- **What you need to do**
[a] In the text on lawsone, what solution is usually used for the extraction step?
[b] Repeat word for word everything in the lawsone text from "Lawsone isolation from" down to "of the mixture.".

- **Text**
Lawsone isolation from Lawsonia Inermis can be difficult due to its easily biodegradable nature. Isolation involves four steps:
 extraction with an extraction solution, usually NaOH
 column filtration using a macroporous adsorption resin
 a rinse with ethanol to remove impurities, and finally
 freeze the product to isolate the lawsone powder, usually a yellow colored dust.
During the rinse, the lawsone will be the bottom as it has such a high density and the chlorophyll molecules will all be on the top of the mixture.

Lawsone is hypothesized to undergo a reaction similar to Strecker synthesis in reactions with amino acids. Recent research has been conducted on lawsone's potential applications in the forensic science field. Since lawsone shows many similarities with ninhydrin, the current reagent for latent fingerprint development, studies have been conducted to see if lawsone can be used in this field. As of now the research is inconclusive, but optimistic. Lawsone non-specifically targets primary amino acids, and displays photoluminescence with forensic light sources. It has a characteristic purple/brown coloration as opposed to the purple/blue associated with ninhydrin.

- **Available data**
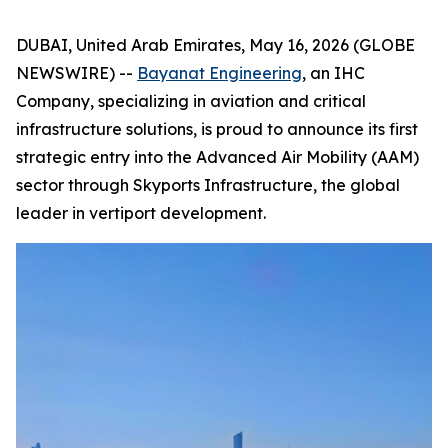
DUBAI, United Arab Emirates, May 16, 2026 (GLOBE
NEWSWIRE) --
Bayanat Engineering
, an IHC
Company, specializing in aviation and critical
infrastructure solutions, is proud to announce its first
strategic entry into the Advanced Air Mobility (AAM)
sector through Skyports Infrastructure, the global
leader in vertiport development.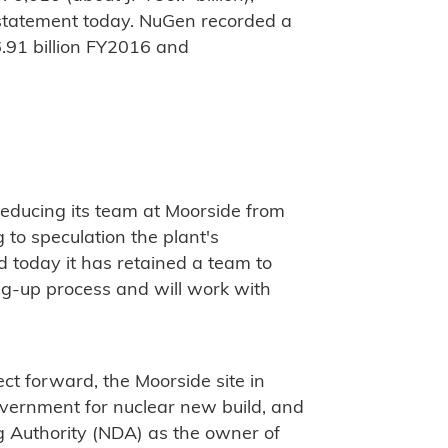
 statement today. NuGen recorded a
6.91 billion FY2016 and
educing its team at Moorside from
to speculation the plant's
 today it has retained a team to
ng-up process and will work with
ect forward, the Moorside site in
vernment for nuclear new build, and
g Authority (NDA) as the owner of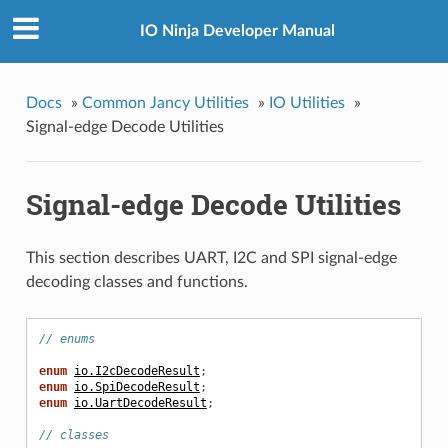
IO Ninja Developer Manual
Docs
»
Common Jancy Utilities
»
IO Utilities
»
Signal-edge Decode Utilities
Signal-edge Decode Utilities
This section describes UART, I2C and SPI signal-edge
decoding classes and functions.
// enums
enum
io.I2cDecodeResult
;
enum
io.SpiDecodeResult
;
enum
io.UartDecodeResult
;
// classes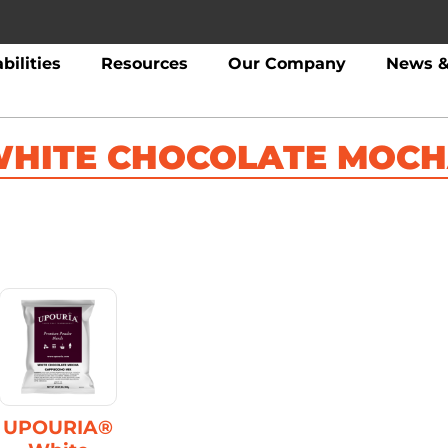
bilities
Resources
Our Company
News &
HITE CHOCOLATE MOC
UPOURIA®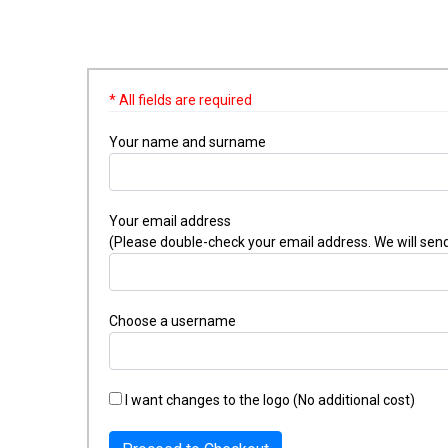
* All fields are required
Your name and surname
Your email address
(Please double-check your email address. We will send
Choose a username
I want changes to the logo (No additional cost)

- **Solutions**
[a] NaOH

[b]
Lawsone isolation from Lawsonia Inermis can be difficult due to its easily biodegradable nature. Isolation involves four steps:
 extraction with an extraction solution, usually NaOH
 column filtration using a macroporous adsorption resin
 a rinse with ethanol to remove impurities, and finally
 freeze the product to isolate the lawsone powder, usually a yellow colored dust.
During the rinse, the lawsone will be the bottom as it has such a high density and the chlorophyll molecules will all be on the top of the mixture.